PASSAGE SHOWN =>

[Start of Attachment]

Key Senators from both parties said Sunday that background checks on virtually all gun sales can win bipartisan support in the Senate, signaling progress on one of the key provisions of President Obama's gun control package.
Sen. Charles E. Schumer, who is part of a bipartisan group of senators crafting a proposal on background checks, was tight-lipped on the internal machinations — often a sign that a breakthrough is close.
"I am not going to get into the details of our negotiating, publicly, but I can tell you we've both made progress and have a ways to go," the New York lawmaker said on CNN's "State of the Union."
Mr. Schumer is working with Sen. Joe Manchin, West Virginia Democrat, as well as Republican Sens. Tom Coburn of Oklahoma and Mark Kirk of Illinois. He hinted there is more of an appetite for such a proposal than there this for a ban on so-called assault weapons, a measure being pushed by Sen. Dianne Feinstein, California Democrat, and others.
"Whether it's part of our bill, we've been focusing on universal background checks where I think there's a greater chance to come to a bipartisan agreement," Mr. Schumer said.
Sen. John McCain, Arizona Republican, agreed that background checks can garner bipartisan backing, saying on NBC's "Meet the Press" that the four senators' package is something "that I think that most of us will be able to support."
Many senators who support the plan say the background checks would not be "universal" in the sense that carve-outs in the law should be made for transactions between family members or friends going to a shooting range, for example.
Mark Kelly, the husband of former Rep. Gabrielle Giffords, who was gravely wounded in a shooting at a constituent event in Tucson, Ariz., in January 2011, said the push for increased checks is vitally important, and would help keep guns out of the hands of criminals and the mentally ill.
"We are committed to making sure we have safer schools and safer communities, and the first thing we can do — the thing we can do right now — is to pass a criminal-background check," the retired Navy captain and astronaut said later on the program. "Shouldn't criminals and the mentally ill be subject to a background check?"
Despite the apparent momentum for that particular measure, however, there are still lingering concerns over other parts of the package Mr. Obama outlined last month.
Sen. John Barrasso, Wyoming Republican, said he was concerned with one of Mr. Obama's executive actions clarifying that doctors can ask their patients whether they have a gun in the house.
Mr. Barrasso, a medical doctor, said there is "no role" for the government to be telling doctors what they should or should not be asking their patients or families about.
"And I would really see a focus more if they worked on the mental health components with the pediatricians than what they have to or cannot do in talking to their patients," he said.

[End of Attachment]

MATERIAL PROVIDED =>
[Start of Attachment]

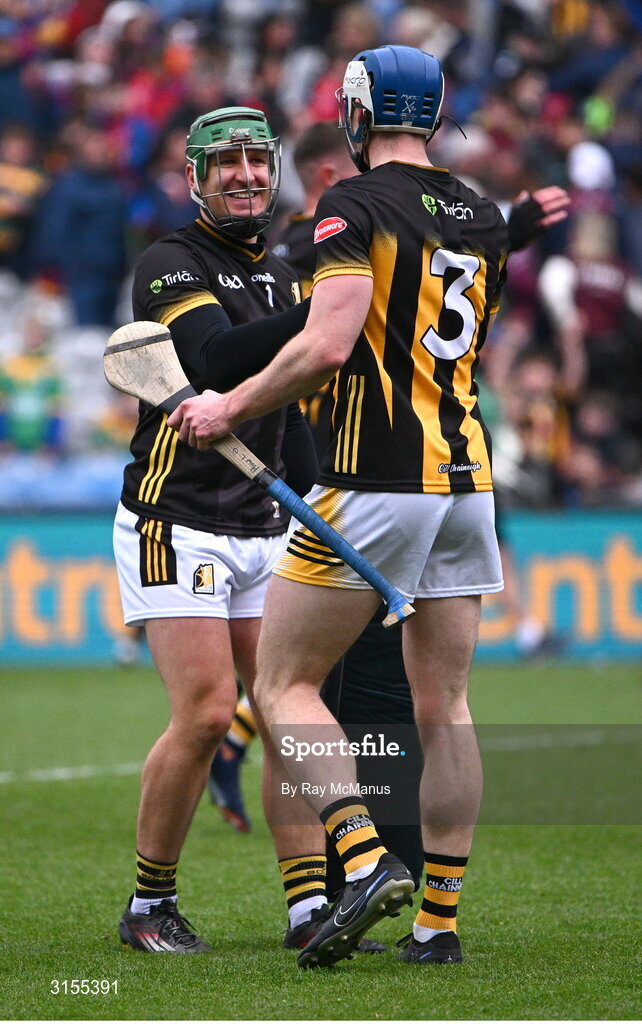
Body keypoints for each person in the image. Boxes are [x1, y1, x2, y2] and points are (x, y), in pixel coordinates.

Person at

[End of Attachment]

WORK ITEM A => Based on the background checks article, is each statement true? Answer yes or no for each, and quote the exact words from the article that decide it. (i) Mr. Schumer is working with Sen. Tom Coburn of Oklahoma. (ii) Sen. John McCain made his comments on CNN's "State of the Union." (iii) Sen. John Barrasso is a medical doctor.
WORK ITEM B => From the background checks article, copy word for word the part that begins with "Sen. Charles E." and ends with "Democrat, and others.".
Answer using only the background checks article and nothing else.

SOLUTION A =>
(i) Yes: "Republican Sens. Tom Coburn of Oklahoma and Mark Kirk of Illinois"
(ii) No: "saying on NBC's"
(iii) Yes: "Mr. Barrasso, a medical doctor"

SOLUTION B =>
Sen. Charles E. Schumer, who is part of a bipartisan group of senators crafting a proposal on background checks, was tight-lipped on the internal machinations — often a sign that a breakthrough is close.
"I am not going to get into the details of our negotiating, publicly, but I can tell you we've both made progress and have a ways to go," the New York lawmaker said on CNN's "State of the Union."
Mr. Schumer is working with Sen. Joe Manchin, West Virginia Democrat, as well as Republican Sens. Tom Coburn of Oklahoma and Mark Kirk of Illinois. He hinted there is more of an appetite for such a proposal than there this for a ban on so-called assault weapons, a measure being pushed by Sen. Dianne Feinstein, California Democrat, and others.